### Source extract:

------------------------------------------------------------

I've seen quite often that someone picks up a request (issue, story), and interpret its in the first way that comes to mind. That's natural, if only because users rarely express their needs clearly. What helps is using your product as a user would. Understand your users tasks and needs viscerally. That makes it easier to get a welcome result, and shorten the prototype-critique cycle.
0. Move to the United States of America
If you miss that one the rest is pretty pointless, unfortunately. For example, in (at least most of) Europe you would be much better off studying blogposts titled “How to Become a Mediocre Manager”.
If the best engineers move to the US for high comp, and working with the best engineers is the best way to learn, then moving to the US could make sense even if you don't care about comp.
It is not only about how much you make, but how much you save.
You can live very comfortably in a low cost country with a $90,000/year salary and still save half of that.
Sadly that’s not entirely true. Some still follow their heart, but end up as mediocre disgruntled engineers in dead end jobs. It’s very hard to fight incentives for decade after decade. When those incentives point towards working as little as possible it’s hard to be great.
Nope. The end goal of my engineering is to build meaningful products that improve other people’s lives.
But sure, with your attitude to work you’ll do fine in Europe.
Humanity survived till 21st century without my help.
I am sure the world will do just fine with me working in Europe instead of US.
I am sure it will do fine when I am dead.
I will focus on helping myself as the first priority.
Thanks.
There are definitely career paths in Europe that mean you get to flex your engineering skills. They aren't always obvious, but they very much exist.
>Researchers found that the average computer science student in the U.S. ranked higher than about 80 percent of students tested in China, India and Russia, Loyalka said. In contrast, the difference in scores among students in China, India and Russia was small and not statistically significant.
>Researchers also compared a smaller pool of students from top-ranking institutions in each country. They found that the average student in a top computer science program in the U.S. also ranked higher than about 80 percent of students from top programs in China, India and Russia. But the top Chinese, Indian and Russian students scored comparably with the U.S. students from regular institutions, according to the research.
https://news.stanford.edu/2019/03/19/comparing-skills-comput...
Here’s an alternative hypothesis: America seems genuinely very good at incentivizing bright young people to study CS.
I looked through the study and I was not able to find the test they were given. This is the organization that makes them:
https://www.ets.org/pdfs/mft/comp-sci-test-description.pdf
The phrasing for the US number is different but probably semantics:
We also obtained assessment data on 6,847 seniors from a representative sample of CS programs in the United States. When it comes to the foreign countries the district term "tested"
The sample size is drastically different:
China: 678 India: 364 Russia: 551 US: 6837
Further Americans developed all tests.
It would be interesting if the reverse tests were done. Russia developed one test, China one, India one, Then the sample group from this test would take each one seperatly and with good time to rest (days) between tests. If the results were equal to this first study.
They might well be.
"Common sense" means stuff you "know" but most people don't. That's why some people try to codify and share rules for what works.
https://www.psychologytoday.com/us/blog/the-power-prime/2011...
And a not so obvious nuance:
The a perverse side of this is that the business reward there, to what extent is not inducing the (pseudo)programmed obsolescence of frameworks into engineer's careers?
But no worries, AI can take care of the details right?
Should be even a stronger case for engineers focusing on fundamentals and using AI as assistants on the details.

------------------------------------------------------------

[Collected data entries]
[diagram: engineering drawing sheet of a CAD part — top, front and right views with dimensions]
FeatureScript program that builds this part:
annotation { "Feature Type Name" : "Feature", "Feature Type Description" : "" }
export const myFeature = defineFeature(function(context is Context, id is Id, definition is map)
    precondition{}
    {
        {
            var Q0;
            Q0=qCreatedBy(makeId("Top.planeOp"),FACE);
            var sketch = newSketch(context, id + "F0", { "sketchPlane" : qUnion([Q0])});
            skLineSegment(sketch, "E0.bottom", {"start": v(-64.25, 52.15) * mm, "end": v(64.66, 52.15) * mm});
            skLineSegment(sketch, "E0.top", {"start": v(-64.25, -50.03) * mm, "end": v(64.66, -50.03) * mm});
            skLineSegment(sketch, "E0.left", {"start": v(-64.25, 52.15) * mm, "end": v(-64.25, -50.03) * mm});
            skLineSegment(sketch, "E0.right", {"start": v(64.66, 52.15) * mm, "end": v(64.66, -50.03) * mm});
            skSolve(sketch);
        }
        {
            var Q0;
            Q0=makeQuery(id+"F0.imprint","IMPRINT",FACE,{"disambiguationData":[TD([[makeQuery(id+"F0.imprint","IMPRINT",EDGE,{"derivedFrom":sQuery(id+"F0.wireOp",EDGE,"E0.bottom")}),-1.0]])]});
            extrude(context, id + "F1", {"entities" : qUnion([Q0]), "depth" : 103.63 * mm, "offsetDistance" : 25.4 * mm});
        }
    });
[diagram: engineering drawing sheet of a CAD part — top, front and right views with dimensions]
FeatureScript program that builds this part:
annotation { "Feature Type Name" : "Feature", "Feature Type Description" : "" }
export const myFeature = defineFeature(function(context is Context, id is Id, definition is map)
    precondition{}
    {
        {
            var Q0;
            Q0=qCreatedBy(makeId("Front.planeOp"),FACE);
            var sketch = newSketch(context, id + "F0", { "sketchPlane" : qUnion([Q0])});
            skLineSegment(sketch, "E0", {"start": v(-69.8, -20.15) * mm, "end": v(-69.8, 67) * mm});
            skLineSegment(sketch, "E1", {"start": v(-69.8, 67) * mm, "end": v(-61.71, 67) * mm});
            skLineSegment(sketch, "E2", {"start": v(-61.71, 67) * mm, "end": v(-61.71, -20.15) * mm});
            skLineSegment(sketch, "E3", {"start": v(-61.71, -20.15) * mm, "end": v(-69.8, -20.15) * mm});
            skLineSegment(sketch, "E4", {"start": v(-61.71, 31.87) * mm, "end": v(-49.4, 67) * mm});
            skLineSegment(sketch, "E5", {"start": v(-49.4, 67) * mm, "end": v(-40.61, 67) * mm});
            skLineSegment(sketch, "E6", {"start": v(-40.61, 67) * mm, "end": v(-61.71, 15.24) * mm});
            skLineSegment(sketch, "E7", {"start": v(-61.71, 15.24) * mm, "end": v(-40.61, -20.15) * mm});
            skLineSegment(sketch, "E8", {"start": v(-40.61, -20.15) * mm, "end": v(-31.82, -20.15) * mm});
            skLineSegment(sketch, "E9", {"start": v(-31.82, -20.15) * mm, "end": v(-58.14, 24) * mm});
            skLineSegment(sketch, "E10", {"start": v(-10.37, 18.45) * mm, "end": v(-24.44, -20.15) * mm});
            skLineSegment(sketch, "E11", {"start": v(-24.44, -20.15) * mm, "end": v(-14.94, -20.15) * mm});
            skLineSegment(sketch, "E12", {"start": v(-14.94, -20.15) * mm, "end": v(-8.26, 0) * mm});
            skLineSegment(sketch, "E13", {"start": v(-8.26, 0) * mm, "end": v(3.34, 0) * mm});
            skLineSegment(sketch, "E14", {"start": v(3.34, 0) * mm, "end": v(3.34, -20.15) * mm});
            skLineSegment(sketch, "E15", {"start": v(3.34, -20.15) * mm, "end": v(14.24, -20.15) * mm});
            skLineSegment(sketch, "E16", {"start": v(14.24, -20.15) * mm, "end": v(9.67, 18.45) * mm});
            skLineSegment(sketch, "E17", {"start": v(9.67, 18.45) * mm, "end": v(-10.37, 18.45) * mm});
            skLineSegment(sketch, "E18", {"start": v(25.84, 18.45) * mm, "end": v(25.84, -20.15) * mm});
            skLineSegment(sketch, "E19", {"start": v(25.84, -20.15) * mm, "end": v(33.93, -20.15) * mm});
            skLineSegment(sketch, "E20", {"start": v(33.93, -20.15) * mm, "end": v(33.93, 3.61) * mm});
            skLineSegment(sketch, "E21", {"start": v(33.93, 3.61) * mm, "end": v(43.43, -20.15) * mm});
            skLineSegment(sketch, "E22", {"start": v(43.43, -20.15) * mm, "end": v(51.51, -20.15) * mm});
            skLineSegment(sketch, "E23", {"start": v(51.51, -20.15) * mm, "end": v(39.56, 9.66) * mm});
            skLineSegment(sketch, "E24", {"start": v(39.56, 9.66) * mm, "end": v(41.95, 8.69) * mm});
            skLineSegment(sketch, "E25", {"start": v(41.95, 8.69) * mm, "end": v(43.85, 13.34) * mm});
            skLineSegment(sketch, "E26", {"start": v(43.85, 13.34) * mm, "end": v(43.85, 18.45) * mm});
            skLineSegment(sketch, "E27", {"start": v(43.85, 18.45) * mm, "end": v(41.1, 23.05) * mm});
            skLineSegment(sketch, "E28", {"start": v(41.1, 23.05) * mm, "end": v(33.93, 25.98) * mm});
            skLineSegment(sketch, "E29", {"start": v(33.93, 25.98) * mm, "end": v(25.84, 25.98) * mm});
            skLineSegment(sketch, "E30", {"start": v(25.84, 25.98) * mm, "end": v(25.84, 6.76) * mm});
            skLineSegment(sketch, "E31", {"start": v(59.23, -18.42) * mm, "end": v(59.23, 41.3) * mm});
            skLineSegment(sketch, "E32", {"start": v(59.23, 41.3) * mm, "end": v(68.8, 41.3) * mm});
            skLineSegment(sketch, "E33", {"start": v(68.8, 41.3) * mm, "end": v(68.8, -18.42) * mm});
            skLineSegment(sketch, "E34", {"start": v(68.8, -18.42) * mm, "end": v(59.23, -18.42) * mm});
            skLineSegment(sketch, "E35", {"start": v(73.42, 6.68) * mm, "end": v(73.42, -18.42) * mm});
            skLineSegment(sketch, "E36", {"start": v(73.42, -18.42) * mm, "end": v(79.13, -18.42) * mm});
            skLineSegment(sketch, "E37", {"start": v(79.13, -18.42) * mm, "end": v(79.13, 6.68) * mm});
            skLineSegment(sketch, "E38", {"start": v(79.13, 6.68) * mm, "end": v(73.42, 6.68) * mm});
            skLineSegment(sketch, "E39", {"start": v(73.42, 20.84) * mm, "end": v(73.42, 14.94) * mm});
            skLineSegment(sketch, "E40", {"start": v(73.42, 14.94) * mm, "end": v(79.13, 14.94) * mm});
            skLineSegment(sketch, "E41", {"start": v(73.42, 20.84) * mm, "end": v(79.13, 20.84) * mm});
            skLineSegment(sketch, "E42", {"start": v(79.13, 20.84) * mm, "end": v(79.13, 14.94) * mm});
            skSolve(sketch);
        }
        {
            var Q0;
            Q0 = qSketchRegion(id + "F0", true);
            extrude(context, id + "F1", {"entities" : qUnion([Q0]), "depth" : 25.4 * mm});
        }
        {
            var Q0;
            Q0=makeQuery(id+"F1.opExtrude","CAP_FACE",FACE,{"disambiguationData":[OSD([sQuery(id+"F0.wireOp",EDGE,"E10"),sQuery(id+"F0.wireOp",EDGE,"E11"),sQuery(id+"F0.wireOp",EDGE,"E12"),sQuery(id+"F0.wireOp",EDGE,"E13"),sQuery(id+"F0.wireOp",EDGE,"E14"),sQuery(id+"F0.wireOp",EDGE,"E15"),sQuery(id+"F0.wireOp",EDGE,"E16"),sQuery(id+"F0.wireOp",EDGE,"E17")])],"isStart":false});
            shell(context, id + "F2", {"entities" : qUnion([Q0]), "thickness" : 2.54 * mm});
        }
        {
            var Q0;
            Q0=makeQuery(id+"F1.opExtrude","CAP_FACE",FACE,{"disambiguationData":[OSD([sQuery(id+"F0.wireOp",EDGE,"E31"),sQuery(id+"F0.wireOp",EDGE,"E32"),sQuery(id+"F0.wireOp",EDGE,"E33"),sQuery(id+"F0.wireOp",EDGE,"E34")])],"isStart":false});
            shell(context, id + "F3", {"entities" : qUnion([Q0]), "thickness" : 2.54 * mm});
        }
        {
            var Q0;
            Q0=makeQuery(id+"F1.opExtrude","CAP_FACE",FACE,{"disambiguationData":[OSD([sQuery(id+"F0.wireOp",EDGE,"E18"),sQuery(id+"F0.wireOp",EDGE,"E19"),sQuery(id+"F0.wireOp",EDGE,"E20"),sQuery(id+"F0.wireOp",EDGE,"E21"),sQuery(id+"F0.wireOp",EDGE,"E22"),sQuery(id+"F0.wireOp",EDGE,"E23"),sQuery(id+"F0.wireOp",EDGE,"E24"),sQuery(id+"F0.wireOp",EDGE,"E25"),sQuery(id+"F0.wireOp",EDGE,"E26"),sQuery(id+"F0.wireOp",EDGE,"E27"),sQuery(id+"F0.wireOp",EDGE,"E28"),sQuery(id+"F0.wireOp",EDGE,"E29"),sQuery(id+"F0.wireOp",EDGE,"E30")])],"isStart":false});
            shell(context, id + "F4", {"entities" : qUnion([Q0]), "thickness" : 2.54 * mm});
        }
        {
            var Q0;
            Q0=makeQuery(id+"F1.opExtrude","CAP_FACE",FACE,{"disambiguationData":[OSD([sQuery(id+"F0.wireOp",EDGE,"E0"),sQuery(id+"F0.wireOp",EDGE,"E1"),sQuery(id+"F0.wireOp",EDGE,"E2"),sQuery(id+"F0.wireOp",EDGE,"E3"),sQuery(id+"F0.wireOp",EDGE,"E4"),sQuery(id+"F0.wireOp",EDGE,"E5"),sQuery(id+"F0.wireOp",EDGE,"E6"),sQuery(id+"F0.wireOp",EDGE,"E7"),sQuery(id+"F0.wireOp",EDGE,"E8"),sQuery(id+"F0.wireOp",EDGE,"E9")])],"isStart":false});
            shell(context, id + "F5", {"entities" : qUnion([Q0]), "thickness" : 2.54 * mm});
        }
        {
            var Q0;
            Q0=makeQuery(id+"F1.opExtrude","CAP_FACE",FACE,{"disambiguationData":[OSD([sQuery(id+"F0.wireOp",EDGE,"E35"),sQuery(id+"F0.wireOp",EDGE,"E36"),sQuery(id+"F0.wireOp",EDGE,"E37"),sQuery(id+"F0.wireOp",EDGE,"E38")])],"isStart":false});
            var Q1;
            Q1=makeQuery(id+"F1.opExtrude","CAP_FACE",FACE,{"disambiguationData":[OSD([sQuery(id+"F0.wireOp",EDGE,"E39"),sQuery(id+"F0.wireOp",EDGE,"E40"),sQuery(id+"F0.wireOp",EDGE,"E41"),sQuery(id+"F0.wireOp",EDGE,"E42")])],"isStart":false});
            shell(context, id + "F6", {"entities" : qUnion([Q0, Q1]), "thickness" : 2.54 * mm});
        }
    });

------------------------------------------------------------

### Exercise 1:
Reproduce the portion of the engineering-careers discussion between "The sample size" and "might well be.", inclusive.
### Exercise 2:
According to the engineering-careers discussion, why could moving to the US make sense even for someone who doesn't care about compensation?
Draw only on the engineering-careers discussion, not the data.

### Result 1:
The sample size is drastically different:
China: 678 India: 364 Russia: 551 US: 6837
Further Americans developed all tests.
It would be interesting if the reverse tests were done. Russia developed one test, China one, India one, Then the sample group from this test would take each one seperatly and with good time to rest (days) between tests. If the results were equal to this first study.
They might well be.

### Result 2:
The best engineers move to the US for high pay, and working with the best engineers is the best way to learn. That makes the US worth considering for the learning alone.